**DOCUMENT:**
┌──

That meant sandboxes. This post covers how we got there.

Through every iteration, three things stayed constant:

Syncing attachments into the sandbox
Showing tool status so users see progress, not just "thinking..."
Streaming updates back to Slack instead of one giant final blob

We also use Slack's AI implementation for the chat surface and interaction model, which lets us render interactive UI directly via Block Kit.

Sandbox Providers

Vercel Sandboxes

We were already on the AI SDK, so Vercel Sandboxes were the obvious first step. We gave Gorkie a sandbox tool that spawned a ToolLoopAgent to work inside it.

Per-thread persistence was get-or-create with snapshot restore and Redis TTLs, a workaround that held things together before we had a proper DB model. On shutdown we'd snapshot and save the ID with its own TTL:

lib/ai/tools/execute-code/sandbox.ts

const live = await reconnect(ctxId);
if (live) {
  return live;
}

const restored = await restoreFromSnapshot(ctxId);
const instance =
  restored ??
  (await Sandbox.create({
    runtime: config.runtime,
    timeout: config.timeoutMs,
  }));

await redis.set(redisKeys.sandbox(ctxId), instance.sandboxId);
await redis.expire(redisKeys.sandbox(ctxId), config.sandboxTtlSeconds);

lib/ai/tools/execute-code/sandbox.ts

const snap = await instance.snapshot().catch((error: unknown) => {
  logger.warn({ sandboxId, error, ctxId }, 'Snapshot failed');
  return null;
});

if (snap) {
  await redis.set(redisKeys.snapshot(ctxId), snap.snapshotId);
  await redis.expire(redisKeys.snapshot(ctxId), config.snapshotTtlSeconds);
}

It worked for short runs, but the cracks showed quickly: limited lifecycle controls, unreliable snapshots, easy-to-hit limits. Not the foundation we wanted.

E2B

We moved to E2B, built for AI agent execution, which felt like the right step up. Same architecture, just a better sandbox layer. We also made thread ownership explicit with a proper session table:

db/schema.ts

export const sandboxSessions = pgTable('sandbox_sessions', {
  threadId: text('thread_id').primaryKey(),
  sandboxId: text('sandbox_id').notNull(),
  status: text('status').notNull().default('creating'),
  pausedAt: timestamp('paused_at', { withTimezone: true }),
  resumedAt: timestamp('resumed_at', { withTimezone: true }),
  destroyedAt: timestamp('destroyed_at', { withTimezone: true }),
});

As usage grew, we realized the provider wasn't the issue, our tool loop architecture was. It handled short tasks but fell apart under skills, MCP plumbing, orchestration, and stateful session handling. We were slowly building our own runtime by accident.

E2B had its own friction too: persistence was beta and buggy, and the model leaned more toward "create and kill" than true long-lived sessions. We wanted persistence-first from the start.

└──

Collected data:
┌──

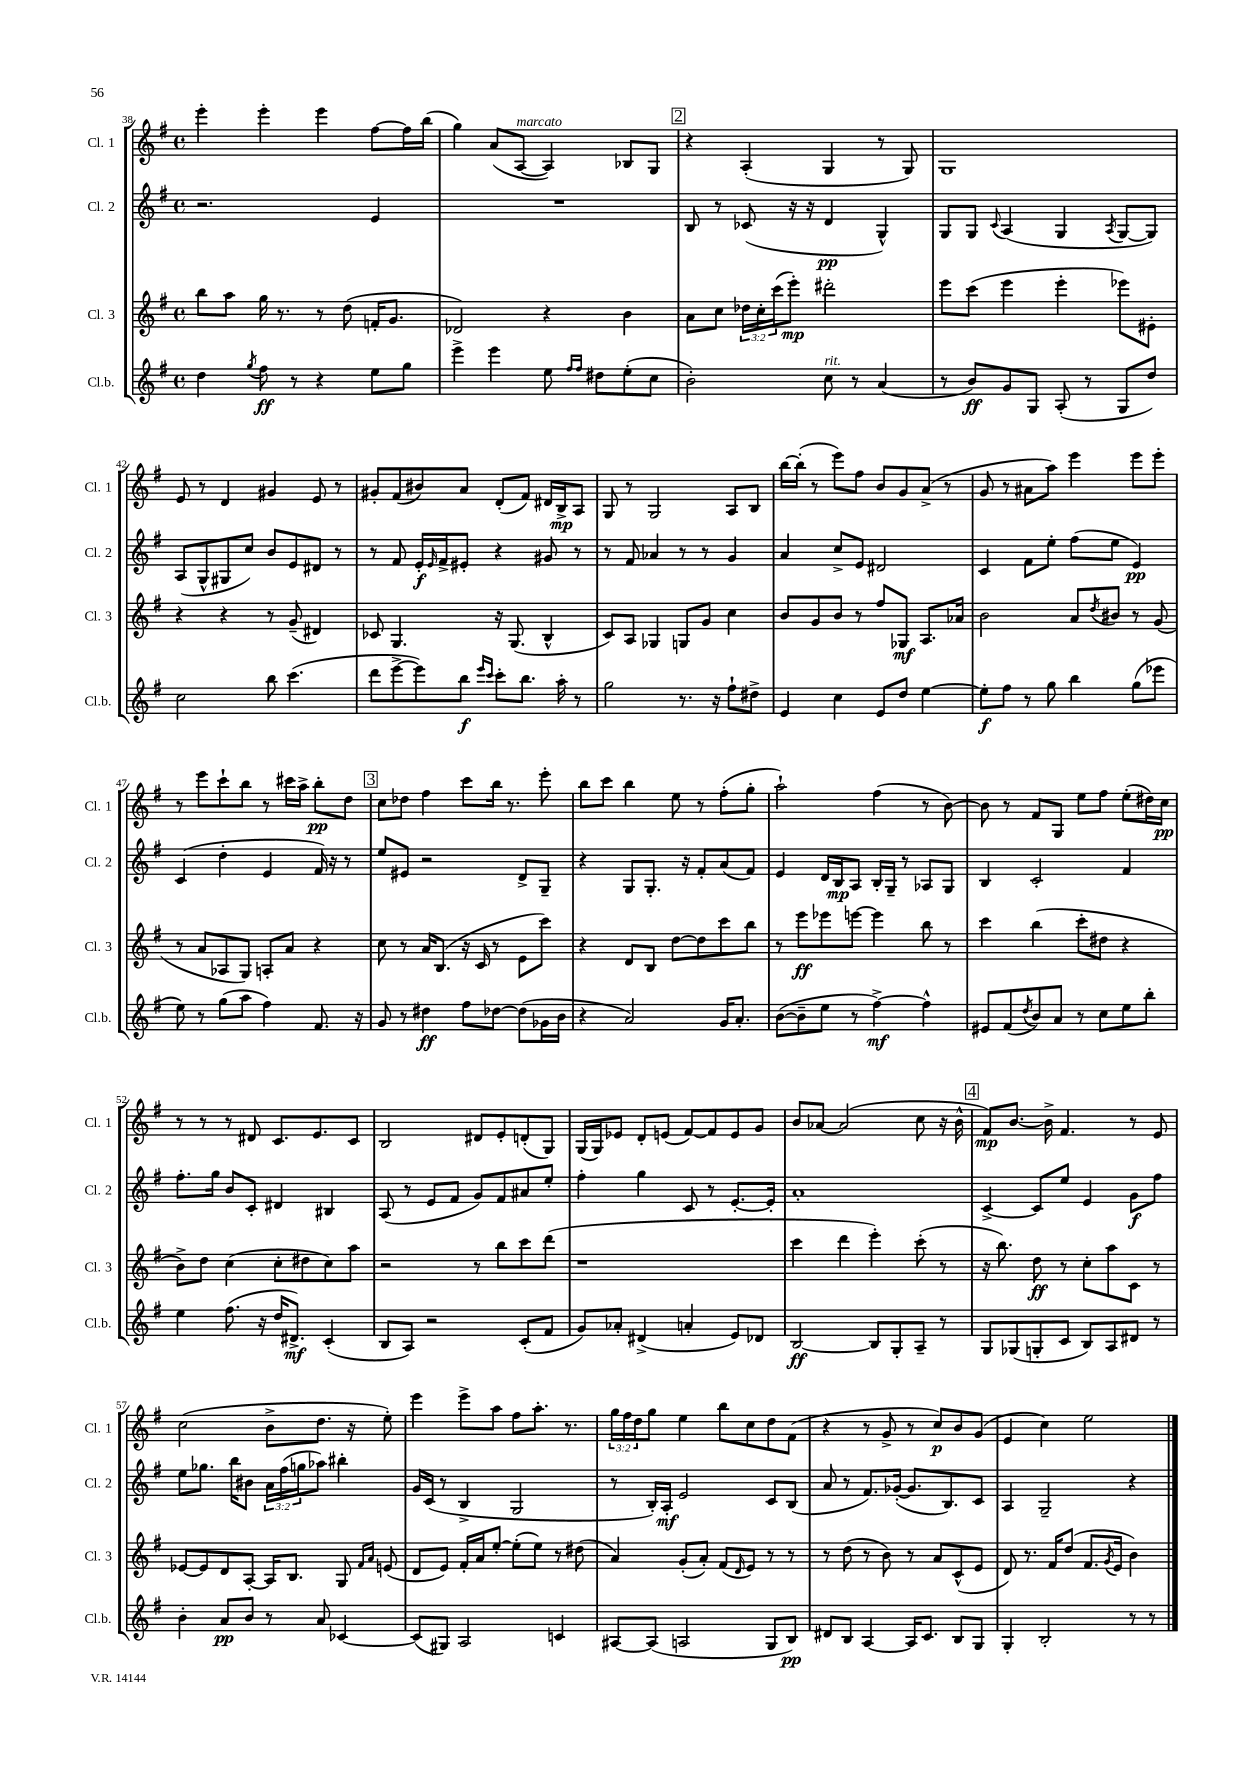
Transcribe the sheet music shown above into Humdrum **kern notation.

**kern	**kern	**kern	**kern
*staff4	*staff3	*staff2	*staff1
*clefG2	*clefG2	*clefG2	*clefG2
*k[f#]	*k[f#]	*k[f#]	*k[f#]
*M4/4	*M4/4	*M4/4	*M4/4
*met(c)	*met(c)	*met(c)	*met(c)
4dd	8bb	2.r	4eee'
.	8aa	.	.
8qgg	.	.	.
8ff#	16gg	.	4eee'
.	8.r	.	.
8r	.	.	.
4r	8r	.	4eee
.	(8dd	.	.
8ee	16f'	4e	[8ff#
.	8.g	.	.
8gg	.	.	16ff#]
.	.	.	(16bb
=	=	=	=
4eee^	2d-)	1r	4gg)
4eee	.	.	(8a
.	.	.	[8A
8ee	4r	.	4A])
16qqff#	.	.	.
16qqff#	.	.	.
8dd#	.	.	.
(8ee'	4b	.	8B-
8cc	.	.	8G
=	=	=	=
2b')	8a	8B	4r
.	8cc	8r	.
.	24dd-	(8c-	(4A'
.	24cc'	.	.
.	(24ccc	.	.
.	8eee')	16r	.
.	.	16r	.
8cc	2ddd#'	4d	4G
8r	.	.	.
(4a	.	4G^^)	8r
.	.	.	8G)
=	=	=	=
8r	8eee	8G	1G
8b)	(8ccc	8G	.
.	.	8qqc	.
8g	4eee	(4A	.
8G	.	.	.
(8A'	4eee'	4G	.
8r	.	.	.
.	.	8qA	.
8G	8eee-)	[8G	.
8dd)	8e#'	8G])	.
=	=	=	=
2cc	4r	(8A	8e
.	.	8G^^	8r
.	4r	8G#	4d
.	.	8cc)	.
8bb	8r	8b	4g#
(4.ccc	(8g~	8e	.
.	4d#)	8d#	8e
.	.	8r	8r
=	=	=	=
8ddd	8c-	8r	8g#'
[8eee^	4.G	8f#	(8f#
8eee])	.	16e'	8b#)
.	.	16qqe	.
.	.	16f#^	.
8bb	.	8e#'	8a
16qqeee	.	.	.
16qqccc	.	.	.
8ccc'	16r	4r	(8d'
.	(8.G	.	.
8.bb	.	.	8f#)
.	4B^^	8g#	16d#
16aa'	.	.	16B^
8r	.	8r	8A
=	=	=	=
2gg	8c)	8r	8G
.	8A	8f#	8r
.	4G-	4a-	2G
8.r	8G	8r	.
.	8g	8r	.
16r	.	.	.
8ff#`	4cc	4g	8A
8dd#^	.	.	8B
=	=	=	=
4e	8b	4a	[16bb
.	.	.	(16bb']
.	8g	.	8r
4cc	8b	8cc^	8eee)
.	8r	8e	8ff#
8e	8ff#	2d#	8b
8dd	8G-	.	8g
[4ee	8.A	.	(8a^
.	.	.	8r
.	16a-	.	.
=	=	=	=
8ee']	2b	4c	8g
8ff#	.	.	8r
8r	.	8f#	8a#
8gg	.	8ee'	8aa)
4bb	8a	(8ff#	4eee
.	8qdd	.	.
.	8b#	8ee	.
(8gg	8r	4e)	8eee
8eee-	(8g	.	8eee'
=	=	=	=
8ee)	8r	(4c	8r
8r	8a	.	8eee
(8gg	8A-	4dd'	8ccc`
8aa	8G)	.	8bb
4ff#)	8A'	4e	8r
.	8a	.	16ccc#
.	.	.	16aa^
8.f#	4r	16f#)	8bb'
.	.	16r	.
.	.	8r	8dd
16r	.	.	.
=	=	=	=
8g	8cc	8ee	8cc
8r	8r	8e#	8dd-
4dd#	16a	2r	4ff#
.	(8.B	.	.
8ff#	16r	.	8ccc
.	16c	.	.
[8dd-	8r	.	16bb
.	.	.	8.r
(8dd-]	8e	8d^	.
16g-	8ccc)	8G~	8eee'
16b	.	.	.
=	=	=	=
4r	4r	4r	8bb
.	.	.	8ccc
2a)	8d	8G	4bb
.	8B	8.G'	.
.	[8dd	.	8ee
.	.	16r	.
.	8dd]	8f#'	8r
16g	8ccc	(8a	(8ff#'
8.a'	.	.	.
.	8bb	8f#)	8gg'
=	=	=	=
([8b	8r	4e	2aa`)
8b~]	8eee	.	.
8ee	8eee-	16d	.
.	.	16B	.
8r	[8eee	8A	.
[4ff#^)	4eee]	16B'	(4ff#
.	.	16G~	.
.	.	8r	.
4ff#^^]	8bb	8A-	8r
.	8r	8G	[8b)
=	=	=	=
8e#	4ccc	4B	8b]
(8f#	.	.	8r
8qdd	.	.	.
8b)	(4bb	2c'	8f#
8a	.	.	8G
8r	8ccc'	.	8ee
8cc	8dd#	.	8ff#
8ee	4r	4f#	(8ee'
8bb'	.	.	16dd#)
.	.	.	16cc
=	=	=	=
4ee	8b^)	8.ff#'	8r
.	8dd	.	8r
.	.	16gg	.
(8.ff#	(4cc	8b	8r
.	.	8c'	8d#
16r	.	.	.
16dd	8cc'	4d#	8.c
8.d#^)	.	.	.
.	8dd#	.	.
.	.	.	8.e
(4c'	8cc)	4B#	.
.	8aa	.	8c
=	=	=	=
8B	2r	(8A	2B
8A)	.	8r	.
2r	.	8e	.
.	.	8f#	.
.	8r	8g)	8d#
.	8bb	8f#	8e'
(8c'	8ccc	8a#	(8d'
8f#	(8ddd	8ee'	8G)
=	=	=	=
8g)	1r	4ff#'	(16G
.	.	.	16G)
8a-'	.	.	8e-
(4d#^	.	4gg	8d'
.	.	.	(8e
4a'	.	8c	[8f#)
.	.	8r	8f#]
8e)	.	[8.e'	8e
8d-	.	.	8g
.	.	16e']	.
=	=	=	=
[2B	4ccc	1a'	8b
.	.	.	[8a-
.	4ddd	.	(2a-]
8B]	4eee')	.	.
8G'	.	.	.
8A~	(8ccc'	.	8cc
8r	8r	.	16r
.	.	.	16b^^
=	=	=	=
8G	16r	[4c^	8f#)
.	8.bb)	.	.
(8G-	.	.	[8.b
8G'	8dd	8c]	.
.	.	.	16b^]
8c	8r	8ee	4.f#
8B)	8cc'	4e	.
8A	8aa	.	.
8d#	8c	8g	8r
8r	8r	8ff#	8e
=	=	=	=
4b'	[8e-	8ee	(2cc
.	8e-]	8.gg-	.
8a	8d	.	.
.	.	16bb	.
8b	[8A'	8b#	.
8r	16A]	24a	8b^
.	.	(24ff#	.
.	8.B	.	.
.	.	24gg	.
8a	.	8aa-)	8.dd
[4c-	8G	4bb#'	.
.	.	.	16r
.	16qqf#	.	.
.	16qqa	.	.
.	(8e	.	8ee')
=	=	=	=
(8c-]	8d	16g	4eee
.	.	(16c	.
8G#)	8e)	8r	.
2A	16f#'	4B^	8eee^
.	16a	.	.
.	[8ee'	.	8aa
.	(8ee']	2G	8ff#
.	8ee)	.	8.aa'
4c	8r	.	.
.	.	.	8.r
.	(8dd#	.	.
=	=	=	=
[8A#	4a)	8r	24gg
.	.	.	24ff#
.	.	.	24dd
(8A#]	.	16B')	8gg
.	.	16A'	.
2A	(8g'	2e	4ee
.	8a')	.	.
.	(8f#	.	8bb
.	16qqd	.	.
.	8e)	.	8cc
8G	8r	8c	8dd
8B)	8r	(8B	(8f#
=	=	=	=
8d#	8r	8a	4r
8B	(8dd	8r	.
[4A	8r	8.f#)	8r
.	8b)	.	8g^
.	.	([16g-'	.
16A]	8r	8.g-]	8r
8.c	.	.	.
.	8a	.	8cc)
.	.	8.B)	.
8B	(8c^^	.	8b
8G	8e	8c	(8g
=	=	=	=
4G'	8d)	4A	4e
.	8.r	.	.
2B'	.	2G~	4cc)
.	16f#	.	.
.	(8dd	.	.
.	8.f#	.	2ee
.	8qg	.	.
.	16e	.	.
8r	4b)	4r	.
8r	.	.	.
==	==	==	==
*-	*-	*-	*-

└──

**WRITTEN EXERCISE 1:**
According to the sandbox post, what made Vercel Sandboxes the obvious first step?
**WRITTEN EXERCISE 2:**
Retype the sandbox post from "db/schema.ts" to "runtime by accident.".

**TASK OUTPUT 1:**
The team was already on the AI SDK.

**TASK OUTPUT 2:**
db/schema.ts

export const sandboxSessions = pgTable('sandbox_sessions', {
  threadId: text('thread_id').primaryKey(),
  sandboxId: text('sandbox_id').notNull(),
  status: text('status').notNull().default('creating'),
  pausedAt: timestamp('paused_at', { withTimezone: true }),
  resumedAt: timestamp('resumed_at', { withTimezone: true }),
  destroyedAt: timestamp('destroyed_at', { withTimezone: true }),
});

As usage grew, we realized the provider wasn't the issue, our tool loop architecture was. It handled short tasks but fell apart under skills, MCP plumbing, orchestration, and stateful session handling. We were slowly building our own runtime by accident.